Die Konsequenzen, die sich durch eine Einengung der ärztlichen Schweigepflicht ergeben würden, wären verheerend.
Ein aufrichtiges, vertrauensvolles und offenes Gespräch zwischen Arzt und Patient, geschweige denn eine unvoreingenommene Arzt-Patienten-Beziehung wäre nicht mehr möglich und realistisch. So sieht dies auch der Präsident der Piloten-Gewerkschaft, Ilja Schulz in Bezug auf den durch Andreas Lubitz herbeigeführten Flugzeugabsturz: "Wenn mein Arzt von der Schweigepflicht entbunden ist, werde ich ihm gegenüber kein Problem ansprechen, weil immer die Angst vorm Fluglizenzentzug mitschwingt. Besteht die Schweigepflicht, kann der Arzt dagegen echte Hilfe anbieten."
Es ist meistens für Betroffene schon schwer genug, den Schritt in eine Arztpraxis zu wagen. Sollte aber die Schweigepflicht eingeengt werden, wird es für diese fast unmöglich.
Nach dem Gesetzesentwurf und nach den Forderungen aus der Politik müsste der Arzt dem Arbeitgeber seines Patienten den Grund für die Arbeitsunfähigkeit nennen und diesen informieren, wenn jener zu einer potentiellen Gefahr für seine Mitmenschen jemals werden könnte. Die Auswirkungen einer solchen Benachrichtigung wären für den Patienten demnach weder einschätzbar, noch kontrollier- oder hinnehmbar. Im schlimmsten Fall wäre der Verlust der Arbeitsstelle und soziale Stigmatisierung die Folge.

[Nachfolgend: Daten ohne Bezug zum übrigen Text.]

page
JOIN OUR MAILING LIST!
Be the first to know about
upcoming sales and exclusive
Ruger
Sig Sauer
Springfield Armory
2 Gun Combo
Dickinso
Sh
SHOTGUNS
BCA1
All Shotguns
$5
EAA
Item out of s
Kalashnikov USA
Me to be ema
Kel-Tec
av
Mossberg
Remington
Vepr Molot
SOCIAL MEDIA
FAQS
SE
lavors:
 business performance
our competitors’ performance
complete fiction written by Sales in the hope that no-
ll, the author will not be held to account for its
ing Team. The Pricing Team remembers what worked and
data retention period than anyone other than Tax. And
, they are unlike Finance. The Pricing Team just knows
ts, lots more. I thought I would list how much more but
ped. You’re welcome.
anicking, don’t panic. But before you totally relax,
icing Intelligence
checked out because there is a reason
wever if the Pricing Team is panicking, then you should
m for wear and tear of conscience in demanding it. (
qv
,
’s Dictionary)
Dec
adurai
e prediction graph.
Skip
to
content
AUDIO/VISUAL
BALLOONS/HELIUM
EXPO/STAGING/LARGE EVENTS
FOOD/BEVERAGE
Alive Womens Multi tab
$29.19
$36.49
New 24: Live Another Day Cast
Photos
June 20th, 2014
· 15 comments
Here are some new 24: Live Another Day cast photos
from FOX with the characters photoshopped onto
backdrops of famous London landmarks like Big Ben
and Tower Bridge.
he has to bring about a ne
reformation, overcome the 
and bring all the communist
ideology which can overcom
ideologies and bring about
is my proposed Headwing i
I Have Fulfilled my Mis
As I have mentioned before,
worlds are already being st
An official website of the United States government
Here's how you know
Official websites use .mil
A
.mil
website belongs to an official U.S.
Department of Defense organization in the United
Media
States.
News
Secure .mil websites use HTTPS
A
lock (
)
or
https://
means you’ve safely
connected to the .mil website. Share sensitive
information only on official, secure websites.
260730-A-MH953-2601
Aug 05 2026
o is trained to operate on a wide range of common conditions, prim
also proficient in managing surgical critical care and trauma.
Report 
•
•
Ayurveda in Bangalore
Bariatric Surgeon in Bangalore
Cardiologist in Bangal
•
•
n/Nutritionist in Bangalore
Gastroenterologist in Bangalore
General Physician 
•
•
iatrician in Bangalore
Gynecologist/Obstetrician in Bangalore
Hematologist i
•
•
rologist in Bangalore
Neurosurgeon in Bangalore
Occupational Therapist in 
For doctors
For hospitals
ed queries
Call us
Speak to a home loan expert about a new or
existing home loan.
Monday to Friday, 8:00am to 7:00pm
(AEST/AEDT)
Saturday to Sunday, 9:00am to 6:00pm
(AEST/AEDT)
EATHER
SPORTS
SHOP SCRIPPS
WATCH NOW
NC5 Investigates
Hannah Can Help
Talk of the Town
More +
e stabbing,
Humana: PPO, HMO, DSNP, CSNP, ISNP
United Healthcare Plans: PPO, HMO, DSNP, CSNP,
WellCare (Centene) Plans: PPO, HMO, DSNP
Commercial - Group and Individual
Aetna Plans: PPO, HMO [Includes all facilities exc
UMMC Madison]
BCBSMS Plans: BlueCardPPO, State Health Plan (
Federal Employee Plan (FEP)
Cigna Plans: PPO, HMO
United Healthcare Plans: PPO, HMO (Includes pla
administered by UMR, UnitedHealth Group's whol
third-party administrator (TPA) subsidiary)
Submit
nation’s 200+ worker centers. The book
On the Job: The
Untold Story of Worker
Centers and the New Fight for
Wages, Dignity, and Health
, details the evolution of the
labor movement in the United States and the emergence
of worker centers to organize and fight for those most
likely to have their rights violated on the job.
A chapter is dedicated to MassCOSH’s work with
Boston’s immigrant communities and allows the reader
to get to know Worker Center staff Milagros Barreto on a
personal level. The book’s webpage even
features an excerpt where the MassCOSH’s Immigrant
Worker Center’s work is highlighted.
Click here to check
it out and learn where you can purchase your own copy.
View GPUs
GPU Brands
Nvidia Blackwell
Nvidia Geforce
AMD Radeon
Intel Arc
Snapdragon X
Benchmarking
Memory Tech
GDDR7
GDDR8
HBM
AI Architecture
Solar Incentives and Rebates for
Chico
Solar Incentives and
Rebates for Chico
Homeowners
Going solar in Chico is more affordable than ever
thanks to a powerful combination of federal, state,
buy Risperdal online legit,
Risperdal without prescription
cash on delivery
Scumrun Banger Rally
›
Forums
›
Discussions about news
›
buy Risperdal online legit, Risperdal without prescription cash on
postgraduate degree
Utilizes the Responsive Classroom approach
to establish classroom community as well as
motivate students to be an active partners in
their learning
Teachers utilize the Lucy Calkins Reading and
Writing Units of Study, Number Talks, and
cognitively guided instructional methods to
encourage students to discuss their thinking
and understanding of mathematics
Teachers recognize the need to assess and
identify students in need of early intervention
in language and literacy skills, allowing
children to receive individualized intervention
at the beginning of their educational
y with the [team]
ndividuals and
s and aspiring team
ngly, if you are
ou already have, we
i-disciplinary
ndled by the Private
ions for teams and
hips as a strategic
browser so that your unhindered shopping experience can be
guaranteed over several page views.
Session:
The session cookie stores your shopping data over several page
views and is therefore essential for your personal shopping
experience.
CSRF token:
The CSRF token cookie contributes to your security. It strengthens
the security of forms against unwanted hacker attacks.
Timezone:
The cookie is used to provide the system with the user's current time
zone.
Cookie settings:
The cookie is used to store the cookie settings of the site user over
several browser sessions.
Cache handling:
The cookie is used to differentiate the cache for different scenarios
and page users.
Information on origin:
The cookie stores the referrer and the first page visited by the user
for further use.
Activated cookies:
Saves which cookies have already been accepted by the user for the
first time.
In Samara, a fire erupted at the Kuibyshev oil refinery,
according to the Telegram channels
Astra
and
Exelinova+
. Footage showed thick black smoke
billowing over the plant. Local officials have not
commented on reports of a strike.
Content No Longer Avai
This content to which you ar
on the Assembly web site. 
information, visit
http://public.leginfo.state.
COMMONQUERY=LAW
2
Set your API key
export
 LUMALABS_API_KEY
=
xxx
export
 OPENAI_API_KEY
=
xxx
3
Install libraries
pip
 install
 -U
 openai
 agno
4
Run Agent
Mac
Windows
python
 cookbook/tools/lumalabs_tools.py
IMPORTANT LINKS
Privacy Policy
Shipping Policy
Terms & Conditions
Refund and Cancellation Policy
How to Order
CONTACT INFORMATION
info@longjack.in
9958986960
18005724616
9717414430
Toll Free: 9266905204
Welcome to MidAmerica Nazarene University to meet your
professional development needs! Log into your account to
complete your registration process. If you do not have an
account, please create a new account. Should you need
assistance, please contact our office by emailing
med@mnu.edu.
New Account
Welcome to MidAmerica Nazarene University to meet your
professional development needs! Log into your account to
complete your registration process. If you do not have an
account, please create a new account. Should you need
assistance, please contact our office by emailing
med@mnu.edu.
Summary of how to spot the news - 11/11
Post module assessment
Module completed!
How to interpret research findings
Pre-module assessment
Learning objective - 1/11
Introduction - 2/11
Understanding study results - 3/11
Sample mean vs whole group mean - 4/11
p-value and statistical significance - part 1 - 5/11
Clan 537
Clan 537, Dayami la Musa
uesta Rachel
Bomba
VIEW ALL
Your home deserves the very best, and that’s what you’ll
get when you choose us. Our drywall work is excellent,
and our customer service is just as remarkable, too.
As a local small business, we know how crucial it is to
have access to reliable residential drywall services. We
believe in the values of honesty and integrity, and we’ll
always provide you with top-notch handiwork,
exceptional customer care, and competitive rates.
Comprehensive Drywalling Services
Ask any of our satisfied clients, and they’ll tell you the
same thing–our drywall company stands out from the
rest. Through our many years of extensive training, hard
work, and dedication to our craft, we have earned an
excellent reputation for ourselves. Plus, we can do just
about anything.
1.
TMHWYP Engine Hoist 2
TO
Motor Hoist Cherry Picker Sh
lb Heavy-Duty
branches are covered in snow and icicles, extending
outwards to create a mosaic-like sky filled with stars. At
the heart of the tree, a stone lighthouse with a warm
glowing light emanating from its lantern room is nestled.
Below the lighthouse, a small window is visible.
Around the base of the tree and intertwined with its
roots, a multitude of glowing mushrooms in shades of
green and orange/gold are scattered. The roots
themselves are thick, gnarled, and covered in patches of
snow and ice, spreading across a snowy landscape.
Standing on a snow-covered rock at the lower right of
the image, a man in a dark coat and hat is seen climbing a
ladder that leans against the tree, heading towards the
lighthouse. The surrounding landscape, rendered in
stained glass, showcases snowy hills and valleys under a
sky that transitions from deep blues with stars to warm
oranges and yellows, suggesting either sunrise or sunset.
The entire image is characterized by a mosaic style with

Deshalb lehnt auch der Berufsverband Deutscher Internisten (BDI) dies in einer Erklärung am 31.03.2015 ab: "Man kann behandelnden Ärzten auch aus haftungsrechtlichen Gründen nicht empfehlen, sich als Informanten von Arbeitgebern und Behörden zur Verfügung zu stellen."
Warum psychisch kranke Menschen sich aber hilfe- und ratsuchend an Ärzte wenden, ist, dass sie darauf vertrauen können, dass ihr Arbeitgeber nicht über den Grund des Hilfegesuches benachrichtigt wird. So ist für sie trotz selbsteingestandener Krankheit ein normales Leben ohne Stigmatisierungen weiterhin möglich.
Mit einer Lockerung der Schweigepflicht würde sich in jedem Falle die Dunkelziffer an psychisch Leidenden stark erhöhen und die Anzahl an behandlungswilligen psychisch Kranken aus Angst stark sinken. Vielleicht würde eine Verschiebung zu anderen Berufsgruppen, die noch der „vollständigen“ Schweigepflicht unterliegen wie religiöse Seelsorger stattfinden. Ob diese Berufsgruppen die Gefahr richtig einschätzen und den Betroffenen adäquat helfen können, ist fraglich.
Auch eine erneute Erweiterung des Vertrauenskreises zum Beispiel um Krankenkassen und Rentenversicherung wäre dadurch in deutliche Nähe gerückt und denkbar.
Letztendlich bleibt aber zu sagen, dass auch Ärzte keine Halbgötter in weiß sind. Auch Ärzte machen Fehler.
Auch Ärzte geben falsche Einschätzungen ab, weil es keinen Prototypen eines psychisch kranken Menschen gibt.
Aber sie sind genau wie Psychologen geschultes Personal, was Hilfe bieten und Gefahren verhindern kann.
Natürlich bleibt immer ein Restrisiko, denn Menschen sind unberechenbar. Gedankenlesen kann keiner. Denn nicht umsonst heißt es in einem Lied: „Die Gedanken sind frei, wer kann sie erraten.“
Aber die Einengung der Schweigepflicht der Ärzte und die damit verbundene Entziehung der Vertrauensbasis zwischen Patient und Arzt ist ein Schritt in die falsche Richtung, um solche Katastrophen wie den Flugzeugabsturz oder den Amoklauf von Winnenden zu verhindern.